To be honest, I don't know what to make of the inconsistency between these findings and previous studies, and am writing this post in part to see what discussion it generates. I imagine there will be more commentaries on these findings over the coming months, with some decrying the results and methodologies and others seeing vindication in them. In my view the best possible outcome is an ongoing concern for issues of external validity in biomedical trials.

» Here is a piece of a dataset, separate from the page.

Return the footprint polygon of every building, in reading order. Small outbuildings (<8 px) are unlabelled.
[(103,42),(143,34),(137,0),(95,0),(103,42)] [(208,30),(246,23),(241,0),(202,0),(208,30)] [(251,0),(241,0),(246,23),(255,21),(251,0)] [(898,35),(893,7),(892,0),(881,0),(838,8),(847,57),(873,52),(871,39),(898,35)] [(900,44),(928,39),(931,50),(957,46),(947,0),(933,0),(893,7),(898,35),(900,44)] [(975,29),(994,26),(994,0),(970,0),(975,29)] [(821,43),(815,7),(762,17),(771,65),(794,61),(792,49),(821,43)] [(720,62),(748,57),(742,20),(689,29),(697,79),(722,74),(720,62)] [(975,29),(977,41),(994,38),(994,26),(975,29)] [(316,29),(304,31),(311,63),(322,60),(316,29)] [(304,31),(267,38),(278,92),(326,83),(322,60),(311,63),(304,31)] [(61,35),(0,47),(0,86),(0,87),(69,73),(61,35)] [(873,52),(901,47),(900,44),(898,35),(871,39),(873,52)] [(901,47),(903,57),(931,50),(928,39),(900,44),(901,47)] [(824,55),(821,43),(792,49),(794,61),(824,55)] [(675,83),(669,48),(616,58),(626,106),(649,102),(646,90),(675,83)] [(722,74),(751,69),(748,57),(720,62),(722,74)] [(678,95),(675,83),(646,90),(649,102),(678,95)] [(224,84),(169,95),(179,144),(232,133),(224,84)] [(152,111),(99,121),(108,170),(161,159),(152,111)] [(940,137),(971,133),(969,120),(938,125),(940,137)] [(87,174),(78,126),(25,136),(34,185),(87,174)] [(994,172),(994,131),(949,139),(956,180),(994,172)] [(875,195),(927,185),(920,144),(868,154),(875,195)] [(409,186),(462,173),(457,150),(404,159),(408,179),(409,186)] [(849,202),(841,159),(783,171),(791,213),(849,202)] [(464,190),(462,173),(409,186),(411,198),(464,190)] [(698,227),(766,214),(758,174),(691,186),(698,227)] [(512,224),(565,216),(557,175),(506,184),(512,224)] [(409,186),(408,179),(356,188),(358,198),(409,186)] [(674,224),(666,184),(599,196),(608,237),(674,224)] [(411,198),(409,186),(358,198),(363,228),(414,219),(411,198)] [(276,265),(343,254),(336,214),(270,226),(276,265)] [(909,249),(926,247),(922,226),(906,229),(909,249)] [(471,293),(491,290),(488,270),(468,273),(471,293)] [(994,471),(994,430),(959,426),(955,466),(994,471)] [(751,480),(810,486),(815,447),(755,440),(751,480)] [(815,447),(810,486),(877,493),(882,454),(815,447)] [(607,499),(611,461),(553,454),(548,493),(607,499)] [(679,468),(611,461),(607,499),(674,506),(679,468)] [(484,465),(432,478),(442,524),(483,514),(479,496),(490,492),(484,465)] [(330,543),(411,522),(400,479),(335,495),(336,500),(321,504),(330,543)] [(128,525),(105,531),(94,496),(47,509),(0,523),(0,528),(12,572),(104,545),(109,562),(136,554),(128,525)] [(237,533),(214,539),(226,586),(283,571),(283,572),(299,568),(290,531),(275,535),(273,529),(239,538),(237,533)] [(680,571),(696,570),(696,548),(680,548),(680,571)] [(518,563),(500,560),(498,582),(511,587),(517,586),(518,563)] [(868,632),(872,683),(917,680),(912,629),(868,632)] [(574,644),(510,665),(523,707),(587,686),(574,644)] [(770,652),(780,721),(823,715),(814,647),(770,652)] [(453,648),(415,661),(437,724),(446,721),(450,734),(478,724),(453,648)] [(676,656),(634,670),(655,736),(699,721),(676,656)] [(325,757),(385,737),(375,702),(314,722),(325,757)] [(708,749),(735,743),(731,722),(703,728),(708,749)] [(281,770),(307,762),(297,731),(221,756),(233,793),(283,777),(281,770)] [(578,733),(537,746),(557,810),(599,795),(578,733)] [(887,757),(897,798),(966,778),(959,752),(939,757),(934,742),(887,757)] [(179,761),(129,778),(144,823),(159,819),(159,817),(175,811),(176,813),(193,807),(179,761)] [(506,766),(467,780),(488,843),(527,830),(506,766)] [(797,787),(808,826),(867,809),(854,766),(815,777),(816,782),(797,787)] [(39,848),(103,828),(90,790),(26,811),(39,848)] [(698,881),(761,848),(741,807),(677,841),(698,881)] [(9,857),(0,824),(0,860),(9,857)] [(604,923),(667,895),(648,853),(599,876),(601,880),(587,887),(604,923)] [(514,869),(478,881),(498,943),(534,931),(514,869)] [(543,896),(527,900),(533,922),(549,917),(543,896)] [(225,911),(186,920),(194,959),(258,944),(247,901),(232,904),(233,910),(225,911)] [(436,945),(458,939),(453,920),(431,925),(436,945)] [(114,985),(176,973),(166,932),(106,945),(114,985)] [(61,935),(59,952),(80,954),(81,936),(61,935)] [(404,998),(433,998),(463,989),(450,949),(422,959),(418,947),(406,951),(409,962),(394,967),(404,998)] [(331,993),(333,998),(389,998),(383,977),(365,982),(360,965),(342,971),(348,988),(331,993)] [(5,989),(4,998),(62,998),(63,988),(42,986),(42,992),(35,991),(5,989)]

What do I mean? Epidemiologists tend to think that external validity is less of an issue in randomized trials of biomedical interventions -- as opposed to behavioral, social, or organizational trials -- but this isn't necessarily the case. Trials of vaccine efficacy have shown quite different efficacy for the same vaccine (see BCG and rotavirus) in different locations, possibly due to differing underlying nutritional status or disease burdens. Our ability to interpret discrepant findings can only be as sophisticated as the available data allows, or as sophisticated as allowed by our understanding of the biological and epidemiologic mechanisms that matter on the pathway from intervention to outcome. We can't go back in time and collect additional information (think nutrition, immune response, baseline mortality, and so forth) on studies far in the past, but we can keep such issues in mind when designing trials moving forward.

All that to say, these results are confusing, and I look forward to seeing the global health community sort through them. Also, while the outcomes here (health outcomes) are different from those in the Kremer deworming study (education outcomes), I've argued before that lack of effect or small effects on the health side should certainly influence our judgment of the potential education outcomes of deworming.

*I think given the design it's not that helpful to call this a 'clinical' trial at all - but that's another story.